- **Exercise directions**
How many lines in the records below contain the word "vincent"? Reply with the number alone.

───── Supplied material

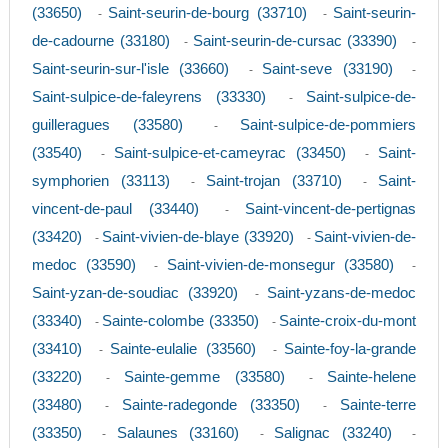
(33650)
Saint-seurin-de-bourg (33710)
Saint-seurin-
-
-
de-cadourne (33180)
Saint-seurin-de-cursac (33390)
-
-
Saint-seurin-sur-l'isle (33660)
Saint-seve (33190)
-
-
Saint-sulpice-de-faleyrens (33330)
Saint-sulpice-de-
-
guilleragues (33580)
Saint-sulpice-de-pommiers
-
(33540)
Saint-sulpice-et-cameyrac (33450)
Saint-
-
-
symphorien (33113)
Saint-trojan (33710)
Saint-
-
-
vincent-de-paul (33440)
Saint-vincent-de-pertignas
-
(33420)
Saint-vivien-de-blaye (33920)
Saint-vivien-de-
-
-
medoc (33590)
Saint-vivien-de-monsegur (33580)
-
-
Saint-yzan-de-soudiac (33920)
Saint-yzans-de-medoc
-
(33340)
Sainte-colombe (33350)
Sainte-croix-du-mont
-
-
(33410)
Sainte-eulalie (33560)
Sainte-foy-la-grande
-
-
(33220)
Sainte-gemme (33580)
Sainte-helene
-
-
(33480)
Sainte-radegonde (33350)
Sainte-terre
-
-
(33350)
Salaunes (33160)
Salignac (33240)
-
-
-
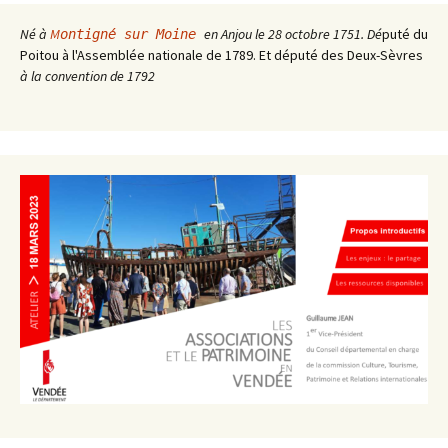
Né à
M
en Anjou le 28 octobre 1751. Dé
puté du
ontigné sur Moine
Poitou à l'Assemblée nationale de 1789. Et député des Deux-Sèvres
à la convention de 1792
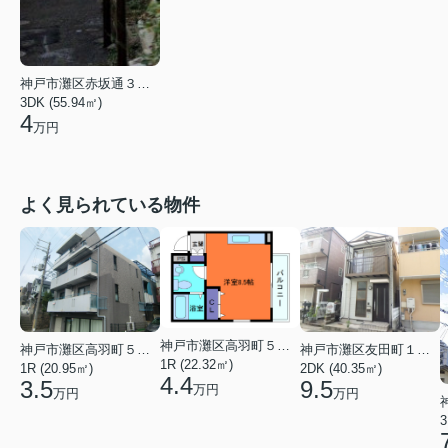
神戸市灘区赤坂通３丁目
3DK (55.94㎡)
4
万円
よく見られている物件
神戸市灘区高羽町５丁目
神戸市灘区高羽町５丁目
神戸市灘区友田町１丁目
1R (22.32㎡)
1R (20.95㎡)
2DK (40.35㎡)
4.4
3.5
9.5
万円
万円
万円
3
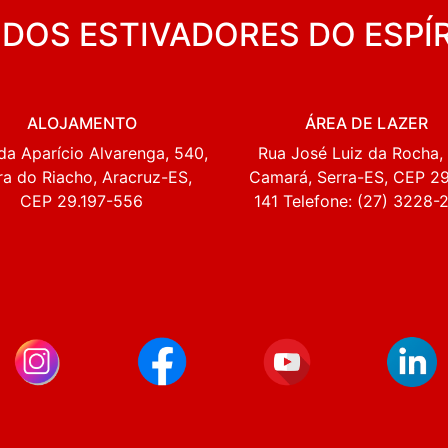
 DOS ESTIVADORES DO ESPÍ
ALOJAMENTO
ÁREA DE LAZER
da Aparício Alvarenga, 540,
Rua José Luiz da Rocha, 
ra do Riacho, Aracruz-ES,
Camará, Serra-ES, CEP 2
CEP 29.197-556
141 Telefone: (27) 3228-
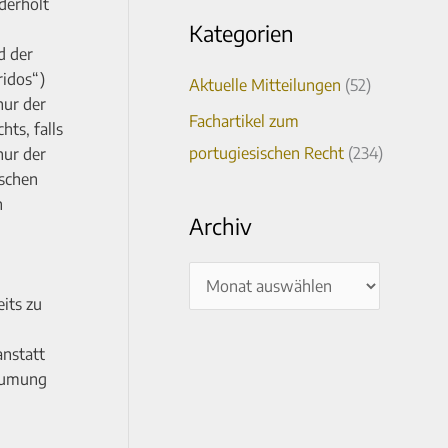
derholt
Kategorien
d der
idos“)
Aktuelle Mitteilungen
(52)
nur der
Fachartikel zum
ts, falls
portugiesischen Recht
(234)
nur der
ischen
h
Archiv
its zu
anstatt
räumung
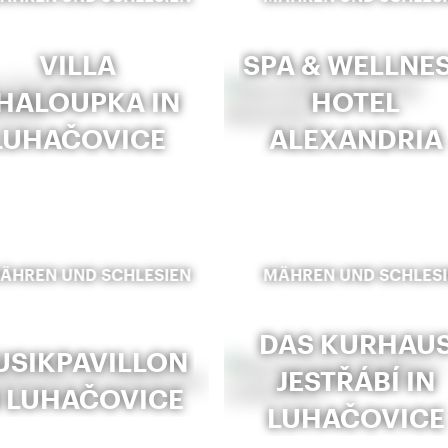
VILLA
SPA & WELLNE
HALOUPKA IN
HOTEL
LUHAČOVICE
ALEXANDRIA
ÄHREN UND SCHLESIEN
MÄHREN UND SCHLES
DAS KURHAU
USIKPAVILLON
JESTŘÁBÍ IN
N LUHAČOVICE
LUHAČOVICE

──────────

- **Task output**
2